Anyway, our doctor is not ready or willing to resort to that, and I took that as a really good sign. We discussed a lot of different methods of attacking the darn pooping issue, and I feel so much better about it.
Then there's the weight thing. Our old doctor gave me an insane complex about his weight, I swear she was "this" close to suggesting we supplement with formula on multiple occasions, all because Gus was dropping percentiles very slightly at each visit. New pediatrician didn't even say a word about it until I mentioned it, at which point she looked at the growth chart and said, "Looks pretty normal for a breast-fed baby, especially one that had such a high birth weight, they have a way of self-correcting for being born big. Slim is better! Considering the high rates of obesity in children, I prefer that they're in the lower percentile range. He is perfectly healthy, perfectly normal."
I was practically grinning from ear to ear. While my instincts had told me to ignore the stupid comments my mis-informed doctor had made, that hasn't always been easy. For a majority of his baby-hood, spurred by her comments, the thoughts were constantly in the back of my head, that I didn't produce enough milk for my son. That I wasn't enough for him, that I was going to fail at this breast-feeding thing. That by continuing, I was somehow not doing the right thing for him. Ugh. I wish I could make it so that no breast-feeding mother ever has to feel that way, it is such an isolating place to be.

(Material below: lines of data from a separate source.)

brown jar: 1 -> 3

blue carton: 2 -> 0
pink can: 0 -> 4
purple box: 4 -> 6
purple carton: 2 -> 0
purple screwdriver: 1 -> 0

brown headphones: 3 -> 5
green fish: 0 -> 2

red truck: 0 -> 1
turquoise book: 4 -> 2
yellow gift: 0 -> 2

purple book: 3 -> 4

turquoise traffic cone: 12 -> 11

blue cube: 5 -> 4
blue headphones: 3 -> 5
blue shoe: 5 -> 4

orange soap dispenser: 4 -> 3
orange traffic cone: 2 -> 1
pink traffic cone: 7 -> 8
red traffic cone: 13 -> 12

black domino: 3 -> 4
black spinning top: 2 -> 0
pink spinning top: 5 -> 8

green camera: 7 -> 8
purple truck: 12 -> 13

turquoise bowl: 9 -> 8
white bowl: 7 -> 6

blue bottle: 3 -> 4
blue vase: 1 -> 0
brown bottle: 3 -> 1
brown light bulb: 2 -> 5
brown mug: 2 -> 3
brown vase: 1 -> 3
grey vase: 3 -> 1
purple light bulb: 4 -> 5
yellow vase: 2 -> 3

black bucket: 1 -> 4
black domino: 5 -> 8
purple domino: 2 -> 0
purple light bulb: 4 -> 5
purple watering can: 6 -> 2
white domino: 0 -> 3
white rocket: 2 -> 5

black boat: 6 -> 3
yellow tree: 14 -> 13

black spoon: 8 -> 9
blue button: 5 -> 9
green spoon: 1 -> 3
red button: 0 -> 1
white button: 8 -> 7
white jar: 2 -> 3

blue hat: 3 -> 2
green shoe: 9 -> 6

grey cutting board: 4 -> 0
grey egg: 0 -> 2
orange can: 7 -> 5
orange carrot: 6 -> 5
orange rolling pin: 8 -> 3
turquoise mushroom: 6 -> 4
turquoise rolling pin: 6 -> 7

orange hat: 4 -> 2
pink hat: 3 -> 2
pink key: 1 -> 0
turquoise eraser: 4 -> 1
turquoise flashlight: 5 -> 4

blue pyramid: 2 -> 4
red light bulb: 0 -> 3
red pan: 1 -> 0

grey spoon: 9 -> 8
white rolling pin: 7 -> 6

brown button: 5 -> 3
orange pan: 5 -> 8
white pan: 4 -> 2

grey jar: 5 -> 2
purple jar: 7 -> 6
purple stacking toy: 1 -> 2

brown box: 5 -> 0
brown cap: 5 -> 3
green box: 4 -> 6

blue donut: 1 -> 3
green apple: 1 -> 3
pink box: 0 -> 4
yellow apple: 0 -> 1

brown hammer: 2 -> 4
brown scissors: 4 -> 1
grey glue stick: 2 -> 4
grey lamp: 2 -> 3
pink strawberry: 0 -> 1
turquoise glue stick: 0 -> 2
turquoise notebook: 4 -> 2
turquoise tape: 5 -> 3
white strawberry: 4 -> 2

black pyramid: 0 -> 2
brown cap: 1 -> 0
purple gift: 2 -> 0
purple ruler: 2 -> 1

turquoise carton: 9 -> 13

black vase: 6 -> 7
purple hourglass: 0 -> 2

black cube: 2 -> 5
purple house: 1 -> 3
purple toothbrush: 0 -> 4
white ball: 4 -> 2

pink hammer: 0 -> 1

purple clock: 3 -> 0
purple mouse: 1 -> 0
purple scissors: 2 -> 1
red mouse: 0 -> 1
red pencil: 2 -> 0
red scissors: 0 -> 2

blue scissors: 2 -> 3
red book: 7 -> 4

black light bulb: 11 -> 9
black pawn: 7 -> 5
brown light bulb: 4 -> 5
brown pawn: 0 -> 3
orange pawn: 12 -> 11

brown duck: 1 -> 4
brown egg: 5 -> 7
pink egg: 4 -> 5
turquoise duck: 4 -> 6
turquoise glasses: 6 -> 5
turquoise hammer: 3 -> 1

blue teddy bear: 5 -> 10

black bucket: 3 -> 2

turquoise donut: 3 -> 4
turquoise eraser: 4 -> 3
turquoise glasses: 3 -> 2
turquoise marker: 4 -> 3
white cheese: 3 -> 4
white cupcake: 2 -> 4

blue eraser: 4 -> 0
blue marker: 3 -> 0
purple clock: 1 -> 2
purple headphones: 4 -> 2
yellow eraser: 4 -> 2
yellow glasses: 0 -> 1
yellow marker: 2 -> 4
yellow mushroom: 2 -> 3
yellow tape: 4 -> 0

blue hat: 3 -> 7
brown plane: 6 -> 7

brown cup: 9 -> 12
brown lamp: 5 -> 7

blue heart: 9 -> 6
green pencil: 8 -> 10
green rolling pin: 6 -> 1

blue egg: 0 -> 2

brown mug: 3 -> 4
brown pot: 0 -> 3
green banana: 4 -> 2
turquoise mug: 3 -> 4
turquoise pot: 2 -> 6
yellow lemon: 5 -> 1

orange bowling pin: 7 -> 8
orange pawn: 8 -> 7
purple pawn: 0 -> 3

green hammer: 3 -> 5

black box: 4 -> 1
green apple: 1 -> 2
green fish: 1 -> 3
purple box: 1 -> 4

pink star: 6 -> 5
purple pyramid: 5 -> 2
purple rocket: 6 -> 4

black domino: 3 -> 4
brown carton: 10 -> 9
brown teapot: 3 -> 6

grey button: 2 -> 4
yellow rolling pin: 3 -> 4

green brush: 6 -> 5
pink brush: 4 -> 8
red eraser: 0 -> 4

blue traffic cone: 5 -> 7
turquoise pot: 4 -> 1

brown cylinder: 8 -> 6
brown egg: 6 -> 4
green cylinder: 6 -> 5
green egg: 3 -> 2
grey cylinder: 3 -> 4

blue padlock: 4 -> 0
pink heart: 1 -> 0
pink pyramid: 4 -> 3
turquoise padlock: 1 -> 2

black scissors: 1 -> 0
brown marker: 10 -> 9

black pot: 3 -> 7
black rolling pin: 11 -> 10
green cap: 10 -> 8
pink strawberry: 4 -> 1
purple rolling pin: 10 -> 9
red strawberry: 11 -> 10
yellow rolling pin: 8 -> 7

I am so happy to have found this new pediatrician, all thanks to Dan's mom and Aunt. And as if I need any more examples of how much we jive with her, on the sleep front she recommended a book that I have already read, cover to cover, and loved, Elizabeth Pantly's "The No Cry Sleep Solution". I openly shared that we co-sleep, and there was no judgement, no pushiness, and instead she presented a relatively good case for why we might not want to wait for Gus to just magically start to sleep better, especially since it is causing us some issues during the week with napping when he's not with us. And she didn't simply present a good case for change, she gave us ideas for how to attack the issue, gently. Without crying. All while reiterating that if we're fine with how things are going, and aren't ready for a change, that we don't need to, and shouldn't push it.
So yeah, like I said, what a difference a week makes.